**Excerpted passage:**

Mawer New Canada Fund: -3.2%

Canadian small-cap stocks fared worse than their larger-cap peers. Our strategy suffered negative returns, but outpaced the benchmark primarily due to strong stock selection. In particular, companies like New Flyer, Solium Capital, and Sleep Country posted excellent results reflective of positive developments for their respective businesses. As an example, Sleep Country, Canada’s leading mattress retailer, continues to execute well against a weak competitive backdrop highlighted by the fact that Sears Canada, its largest competitor, filed for bankruptcy protection. We view this as a positive development for Sleep Country and added to our position on the announcement.

Despite strong stock selection overall, there was a well-publicized exception within the portfolio. After having held Home Capital the previous 15 years, a period in which the company consistently generated wealth for shareholders, a combination of regulatory enforcement, management changes, and, most crucially, acute funding risk caused a hefty reversal in Home Capital’s stock price. We exited the name when those funding risks became apparent as we ultimately lost confidence in the viability of the company’s business model. At Mawer, we define risk as the permanent impairment of capital, and in this case, the capital we had allocated to Home Capital was permanently impaired. We regret that we did not move faster and are disappointed with the outcome: it stings. But we are comforted by the fact that Home Capital did not command an overbearing position size within the portfolio; despite a negative reversal in the stock, a well-diversified portfolio provided a great deal of ballast.

**Material supplied:**
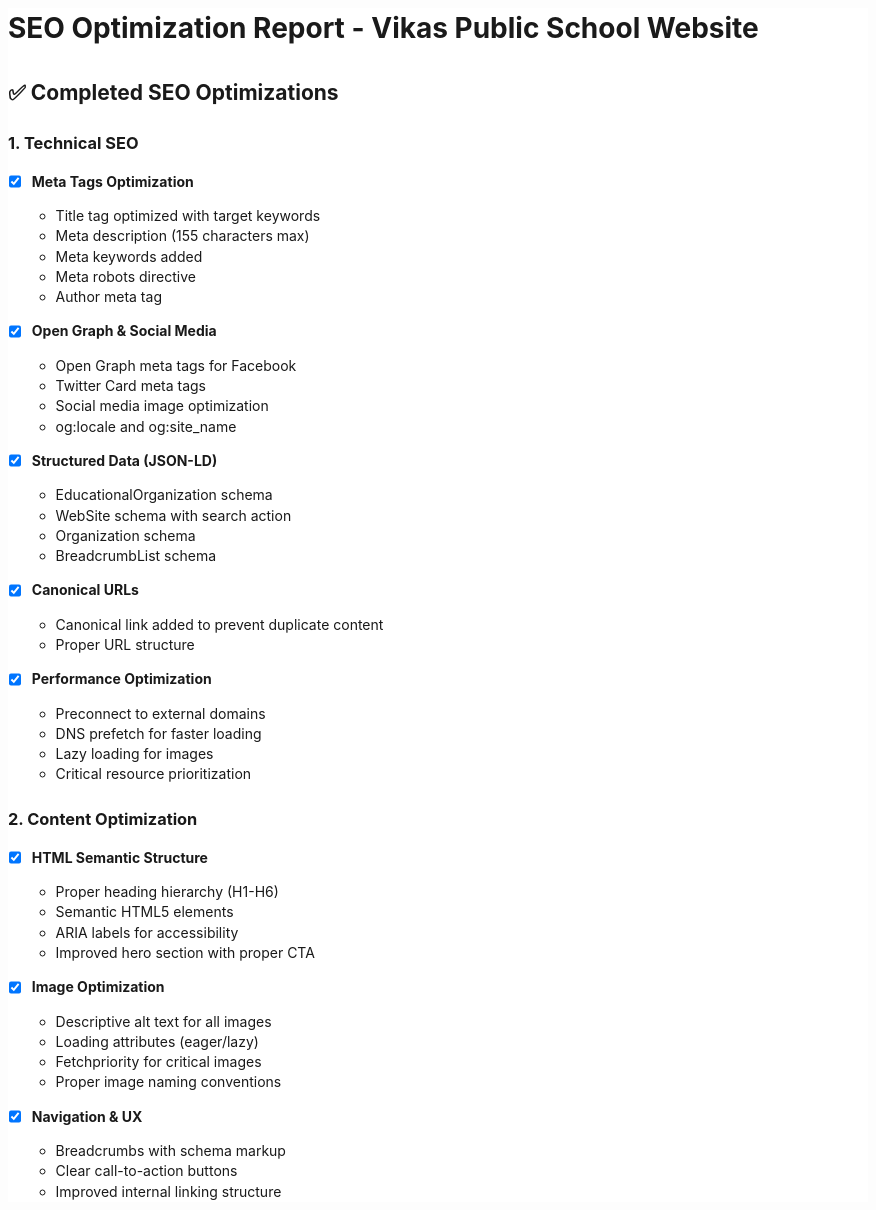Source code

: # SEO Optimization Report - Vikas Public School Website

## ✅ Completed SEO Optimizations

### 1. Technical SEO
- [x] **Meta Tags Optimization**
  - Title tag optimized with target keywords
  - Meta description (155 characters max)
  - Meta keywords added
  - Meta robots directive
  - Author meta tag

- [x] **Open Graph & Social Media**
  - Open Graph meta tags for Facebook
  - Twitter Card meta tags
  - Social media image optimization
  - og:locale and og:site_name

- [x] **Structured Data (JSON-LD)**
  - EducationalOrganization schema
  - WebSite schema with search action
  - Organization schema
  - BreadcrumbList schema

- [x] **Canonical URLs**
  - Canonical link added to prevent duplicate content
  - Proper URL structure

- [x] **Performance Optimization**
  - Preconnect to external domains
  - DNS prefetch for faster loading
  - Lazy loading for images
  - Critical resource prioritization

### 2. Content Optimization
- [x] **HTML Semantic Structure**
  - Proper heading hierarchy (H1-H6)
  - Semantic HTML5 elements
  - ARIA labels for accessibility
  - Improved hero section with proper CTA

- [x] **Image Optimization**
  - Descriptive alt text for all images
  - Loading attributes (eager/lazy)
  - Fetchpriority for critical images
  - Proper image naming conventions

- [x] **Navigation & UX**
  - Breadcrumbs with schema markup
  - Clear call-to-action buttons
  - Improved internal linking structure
--
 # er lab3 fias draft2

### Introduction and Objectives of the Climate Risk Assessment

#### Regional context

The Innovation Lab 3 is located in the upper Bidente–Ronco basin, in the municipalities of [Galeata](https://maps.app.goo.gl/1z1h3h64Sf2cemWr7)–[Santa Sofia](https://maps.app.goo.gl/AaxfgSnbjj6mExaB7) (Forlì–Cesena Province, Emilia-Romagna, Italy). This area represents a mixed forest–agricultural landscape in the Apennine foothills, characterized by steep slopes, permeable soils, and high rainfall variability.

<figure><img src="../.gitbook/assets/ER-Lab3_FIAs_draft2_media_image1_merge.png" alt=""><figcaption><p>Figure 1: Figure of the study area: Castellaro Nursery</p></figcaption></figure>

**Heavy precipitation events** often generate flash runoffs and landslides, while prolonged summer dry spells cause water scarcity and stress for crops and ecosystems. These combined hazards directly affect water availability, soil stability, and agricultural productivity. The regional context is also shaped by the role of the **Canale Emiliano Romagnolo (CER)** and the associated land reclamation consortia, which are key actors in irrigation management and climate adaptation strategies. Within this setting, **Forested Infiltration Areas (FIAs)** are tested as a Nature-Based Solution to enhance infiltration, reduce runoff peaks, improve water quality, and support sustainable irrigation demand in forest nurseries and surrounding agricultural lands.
--
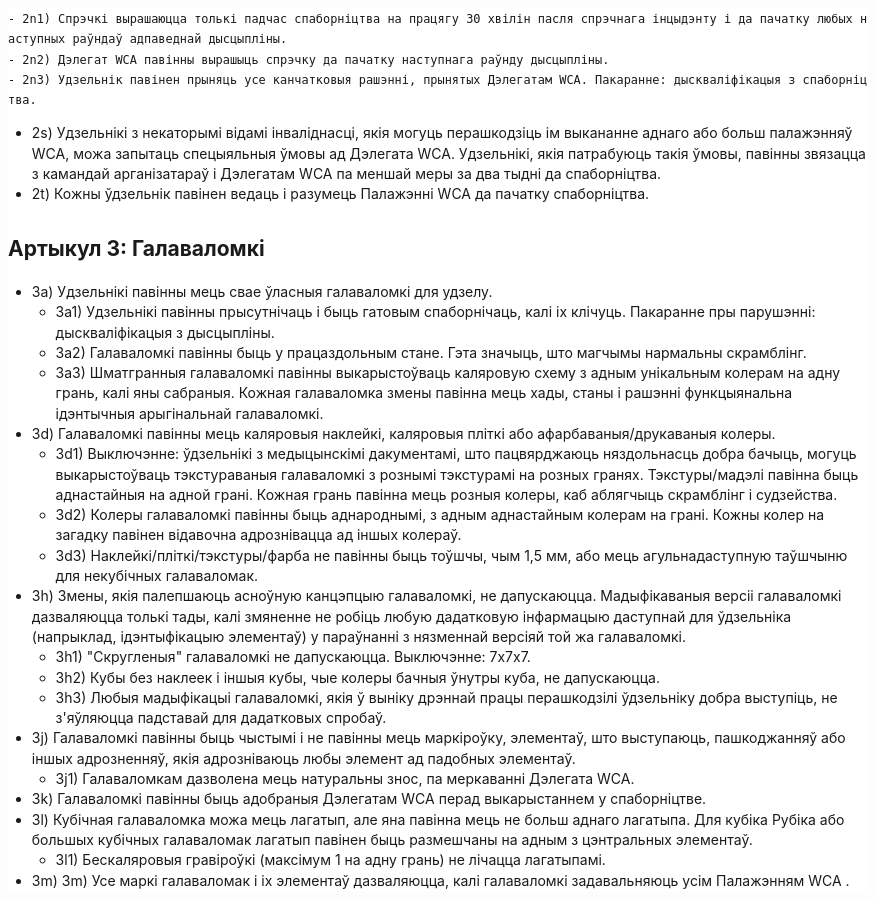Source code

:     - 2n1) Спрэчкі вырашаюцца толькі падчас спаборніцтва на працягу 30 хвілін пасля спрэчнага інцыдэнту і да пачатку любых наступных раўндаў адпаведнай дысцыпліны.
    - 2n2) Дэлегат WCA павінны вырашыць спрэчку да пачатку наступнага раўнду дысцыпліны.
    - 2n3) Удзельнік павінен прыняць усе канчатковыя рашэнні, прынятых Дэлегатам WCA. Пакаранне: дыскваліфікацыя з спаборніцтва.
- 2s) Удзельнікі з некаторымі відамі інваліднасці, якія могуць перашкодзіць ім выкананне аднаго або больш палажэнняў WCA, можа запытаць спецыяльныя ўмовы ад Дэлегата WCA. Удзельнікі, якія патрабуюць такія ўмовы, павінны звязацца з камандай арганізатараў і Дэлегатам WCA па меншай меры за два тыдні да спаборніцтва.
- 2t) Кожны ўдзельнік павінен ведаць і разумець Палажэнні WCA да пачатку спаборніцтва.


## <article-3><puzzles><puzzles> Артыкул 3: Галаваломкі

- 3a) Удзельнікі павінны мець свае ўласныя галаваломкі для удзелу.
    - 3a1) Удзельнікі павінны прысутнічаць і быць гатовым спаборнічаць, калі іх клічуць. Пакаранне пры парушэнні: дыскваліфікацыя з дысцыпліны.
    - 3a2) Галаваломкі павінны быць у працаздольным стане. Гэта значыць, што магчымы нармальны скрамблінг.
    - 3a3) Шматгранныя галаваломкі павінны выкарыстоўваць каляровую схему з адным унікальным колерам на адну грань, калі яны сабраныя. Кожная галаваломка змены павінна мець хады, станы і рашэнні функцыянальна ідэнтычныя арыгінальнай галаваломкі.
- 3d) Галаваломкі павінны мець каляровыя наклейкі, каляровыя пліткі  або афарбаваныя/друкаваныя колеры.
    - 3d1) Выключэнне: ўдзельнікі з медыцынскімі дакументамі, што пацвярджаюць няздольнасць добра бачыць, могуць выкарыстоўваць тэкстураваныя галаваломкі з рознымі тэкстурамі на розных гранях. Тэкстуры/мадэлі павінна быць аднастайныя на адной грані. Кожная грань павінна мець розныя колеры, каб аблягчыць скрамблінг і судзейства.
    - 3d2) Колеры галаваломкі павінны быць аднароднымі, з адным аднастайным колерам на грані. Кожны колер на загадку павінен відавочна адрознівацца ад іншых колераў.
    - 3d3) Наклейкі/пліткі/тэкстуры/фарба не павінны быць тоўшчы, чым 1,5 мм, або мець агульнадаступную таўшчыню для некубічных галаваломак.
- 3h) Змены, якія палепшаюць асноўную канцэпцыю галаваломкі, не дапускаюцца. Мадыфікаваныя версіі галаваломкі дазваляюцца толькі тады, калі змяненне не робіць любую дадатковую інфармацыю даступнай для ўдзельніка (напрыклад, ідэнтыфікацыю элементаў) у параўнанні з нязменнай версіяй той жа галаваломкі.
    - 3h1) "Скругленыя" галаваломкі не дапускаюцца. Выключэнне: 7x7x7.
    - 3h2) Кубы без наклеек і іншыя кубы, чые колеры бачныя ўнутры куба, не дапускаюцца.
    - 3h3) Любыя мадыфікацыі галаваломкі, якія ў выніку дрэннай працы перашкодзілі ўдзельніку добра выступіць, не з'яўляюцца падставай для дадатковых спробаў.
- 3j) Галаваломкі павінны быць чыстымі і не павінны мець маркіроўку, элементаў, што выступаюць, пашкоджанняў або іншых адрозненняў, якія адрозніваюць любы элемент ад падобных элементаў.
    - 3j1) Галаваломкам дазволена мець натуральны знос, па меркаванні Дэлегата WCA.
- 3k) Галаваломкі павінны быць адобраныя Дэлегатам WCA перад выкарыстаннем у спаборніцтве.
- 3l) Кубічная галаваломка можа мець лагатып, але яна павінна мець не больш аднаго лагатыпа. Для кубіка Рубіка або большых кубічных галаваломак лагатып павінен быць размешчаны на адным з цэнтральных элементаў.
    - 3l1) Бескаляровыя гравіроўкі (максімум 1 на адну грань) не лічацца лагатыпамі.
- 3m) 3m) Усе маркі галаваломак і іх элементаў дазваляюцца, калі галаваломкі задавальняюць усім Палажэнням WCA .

**What to work on:**
1. Reproduce word for word the stretch of the Mawer New Canada Fund commentary from "Canadian small-cap stocks" through "on the announcement.".
2. Using the Mawer New Canada Fund commentary, answer the following:
(a) Which company is named as Sleep Country's largest competitor?
(b) For how many years had the fund held Home Capital?
(c) How does Mawer define risk?
3. Extend the Mawer New Canada Fund commentary with the passage that would follow its final sentence.

**Outputs in order:**
1.
Canadian small-cap stocks fared worse than their larger-cap peers. Our strategy suffered negative returns, but outpaced the benchmark primarily due to strong stock selection. In particular, companies like New Flyer, Solium Capital, and Sleep Country posted excellent results reflective of positive developments for their respective businesses. As an example, Sleep Country, Canada’s leading mattress retailer, continues to execute well against a weak competitive backdrop highlighted by the fact that Sears Canada, its largest competitor, filed for bankruptcy protection. We view this as a positive development for Sleep Country and added to our position on the announcement.

2.
(a) Sears Canada
(b) 15 years
(c) As the permanent impairment of capital

3.
Mawer International Equity Fund: 6.3%

Equity returns outside of Canada during the quarter were much rosier as the momentum from stellar returns in the first quarter continued. 2017 has seen a reversal in top market performers: whereas lower-quality, more cyclical stocks and sectors performed well late last year in an environment of rising inflation expectations, Mr. Market seems to have reversed his opinion of many of our highest-quality ideas. Tsuruha and Halma are good examples. While the market penalized Japanese drug store chain operator Tsuruha last year for what appeared to be greater pricing pressure in its dispensing business, our view was that a rise in pricing pressure would simply accelerate a consolidation in the drugstore industry. We believed that Tsuruha was well-placed to benefit from the consolidation trend given its strong operational and acquisitive track record. That thesis has remained intact, and the market has subsequently rewarded Tsuruha for the synergies it has been able to extract from its acquired assets.

Halma is engaged in the provision of sensor and detection technologies related to health and safety (e.g., automatic door sensors) and Mr. Market had taken a dour view of its published results toward the end of last year, specifically questioning some recent acquisitions. We have been shareholders of Halma for many years and have a great degree of confidence in its management team’s ability to allocate capital given a long track record of wealth-creating decisions for shareholders. While this trust isn’t set in stone, our opinion of the company’s management did not change materially as a result of the recent hiccups, and we have been rewarded so far this year as the stock has bounced back.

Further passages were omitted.